• _Teks Tersedia_:
Kecendrungan globalisasi dan regionalisasi membawa
sekaligus tantangan dan peluang baru bagi proses pembangunan di Indonesia. Dalam
era seperti ini, kondisi persaingan antar pelaku ekonomi (badan usaha dan/atau
negara) akan semakin tajam. Dalam kondisi persaingan yang sangat tajam ini,
tiap pelaku ekonomi (tanpa kecuali) dituntut menerapkan dan mengimplementasikan
secara efisien dan efektif strategi bersaing yang tepat (Kuncoro, 2004). Dalam
konteksi inilah diperlukan ”strategi berperang” modern untuk memenangkan
persaingan dalam lingkungan hiperkompetitif diperlukan tiga hal (D’Aveni,
1995), pertama, visi terhadap perubahan dan gangguan. Kedua, kapabilitas,
dengan mempertahankan dan mengembangkan kapasitas yang fleksibel dan cepat
merespon setiap perubahan. Ketiga, taktik yang
mempengaruhi arah dan gerakan pesaing.
A. Pengertian Pembangunan
Teori
pembangunan dalam ilmu sosial dapat dibagi ke dalam dua paradigma besar,
modernisasi dan ketergantungan (Lewwellen 1995, Larrin 1994, Kiely 1995 dalam
Tikson, 2005). Paradigma modernisasi mencakup teori-teori makro tentang pertumbuhan
ekonomi dan perubahan sosial dan teori-teori mikro tentang nilai-nilai individu
yang menunjang proses perubahan. Paradigma
ketergantungan mencakup teori-teori keterbelakangan (under-development)
ketergantungan (dependent development) dan sistem dunia (world system theory)
sesuai dengan klassifikasi Larrain (1994). Sedangkan Tikson (2005) membaginya
kedalam tiga klassifikasi teori pembangunan, yaitu modernisasi, keterbelakangan
dan ketergantungan. Dari berbagai paradigma tersebut itulah kemudian muncul
berbagai versi tentang pengertian pembangunan.
Pengertian pembangunan
mungkin menjadi hal
yang paling menarik untuk diperdebatkan. Mungkin saja tidak ada satu disiplin ilmu yang paling
tepat mengartikan kata pembangunan. Sejauh ini serangkaian pemikiran tentang pembangunan telah berkembang,
mulai dari perspektif sosiologi klasik (Durkheim, Weber, dan Marx), pandangan
Marxis, modernisasi oleh Rostow, strukturalisme bersama modernisasi memperkaya
ulasan pendahuluan pembangunan sosial, hingga pembangunan berkelanjutan.
Namun, ada tema-tema pokok yang menjadi pesan di dalamnya. Dalam hal ini, pembangunan dapat diartikan sebagai `suatu upaya
terkoordinasi untuk menciptakan alternatif yang lebih banyak secara sah kepada
setiap warga negara untuk memenuhi dan mencapai aspirasinya yang paling
manusiawi (Nugroho dan Rochmin Dahuri, 2004). Tema pertama adalah koordinasi,
yang berimplikasi pada perlunya suatu kegiatan perencanaan seperti yang telah
dibahas sebelumnya. Tema kedua adalah
terciptanya alternatif yang lebih banyak secara sah. Hal ini dapat diartikan
bahwa pembangunan hendaknya berorientasi kepada keberagaman dalam seluruh aspek
kehidupan. Ada pun mekanismenya menuntut kepada terciptanya kelembagaan dan
hukum yang terpercaya yang mampu berperan secara efisien, transparan, dan adil.

• _Entri Tersedia_:
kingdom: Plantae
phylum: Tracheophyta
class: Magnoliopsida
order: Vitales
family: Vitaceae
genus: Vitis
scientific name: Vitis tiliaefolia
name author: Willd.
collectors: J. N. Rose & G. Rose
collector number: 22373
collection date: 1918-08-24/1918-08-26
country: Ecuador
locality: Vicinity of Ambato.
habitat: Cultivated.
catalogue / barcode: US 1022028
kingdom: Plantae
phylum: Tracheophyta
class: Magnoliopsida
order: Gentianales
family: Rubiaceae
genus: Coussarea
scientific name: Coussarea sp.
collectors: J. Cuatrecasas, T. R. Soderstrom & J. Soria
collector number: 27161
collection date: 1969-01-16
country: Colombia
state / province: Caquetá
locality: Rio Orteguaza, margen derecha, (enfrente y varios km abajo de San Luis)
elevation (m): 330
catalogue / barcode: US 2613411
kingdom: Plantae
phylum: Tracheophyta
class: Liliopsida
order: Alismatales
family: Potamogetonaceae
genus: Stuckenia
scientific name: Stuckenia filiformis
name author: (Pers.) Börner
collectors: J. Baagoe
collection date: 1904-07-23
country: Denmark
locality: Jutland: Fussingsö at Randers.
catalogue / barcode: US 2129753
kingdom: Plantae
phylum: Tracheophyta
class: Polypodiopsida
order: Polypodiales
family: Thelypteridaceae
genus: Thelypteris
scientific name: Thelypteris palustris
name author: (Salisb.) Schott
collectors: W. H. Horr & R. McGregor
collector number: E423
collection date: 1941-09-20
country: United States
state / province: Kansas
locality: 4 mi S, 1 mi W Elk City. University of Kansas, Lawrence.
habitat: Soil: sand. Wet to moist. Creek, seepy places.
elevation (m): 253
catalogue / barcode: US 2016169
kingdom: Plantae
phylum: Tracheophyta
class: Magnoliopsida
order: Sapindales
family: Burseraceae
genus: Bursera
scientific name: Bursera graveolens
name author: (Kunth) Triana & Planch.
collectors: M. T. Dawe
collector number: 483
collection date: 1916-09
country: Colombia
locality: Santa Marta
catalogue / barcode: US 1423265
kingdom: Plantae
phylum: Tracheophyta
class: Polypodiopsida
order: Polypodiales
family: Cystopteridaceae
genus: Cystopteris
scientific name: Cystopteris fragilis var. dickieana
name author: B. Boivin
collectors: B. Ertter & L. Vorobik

• _Tantangan_: Tuliskan lanjutan teks tentang pembangunan, dimulai tepat setelah kalimat terakhirnya. Baris-baris di atas tidak ada hubungannya dengan teks tentang pembangunan.

• _Hasil Tugas_:
Tema ketiga mencapai aspirasi yang paling manusiawi, yang berarti pembangunan
harus berorientasi kepada pemecahan masalah dan pembinaan nilai-nilai moral dan
etika umat.
Mengenai
pengertian pembangunan, para ahli memberikan definisi yang bermacam-macam seperti
halnya perencanaan. Istilah pembangunan bisa saja diartikan berbeda oleh satu
orang dengan orang lain, daerah yang satu dengan daerah lainnya, Negara satu
dengan Negara lain. Namun secara umum ada suatu kesepakatan bahwa pembangunan
merupakan proses untuk melakukan perubahan (Riyadi dan Deddy Supriyadi
Bratakusumah, 2005).
Siagian
(1994) memberikan pengertian tentang pembangunan sebagai “Suatu usaha atau
rangkaian usaha pertumbuhan dan perubahan yang berencana dan dilakukan secara
sadar oleh suatu bangsa, negara dan pemerintah, menuju modernitas dalam rangka
pembinaan bangsa (nation building)”. Sedangkan Ginanjar Kartasasmita (1994) memberikan
pengertian yang lebih sederhana, yaitu sebagai “suatu proses perubahan ke arah
yang lebih baik melalui upaya yang dilakukan secara terencana”.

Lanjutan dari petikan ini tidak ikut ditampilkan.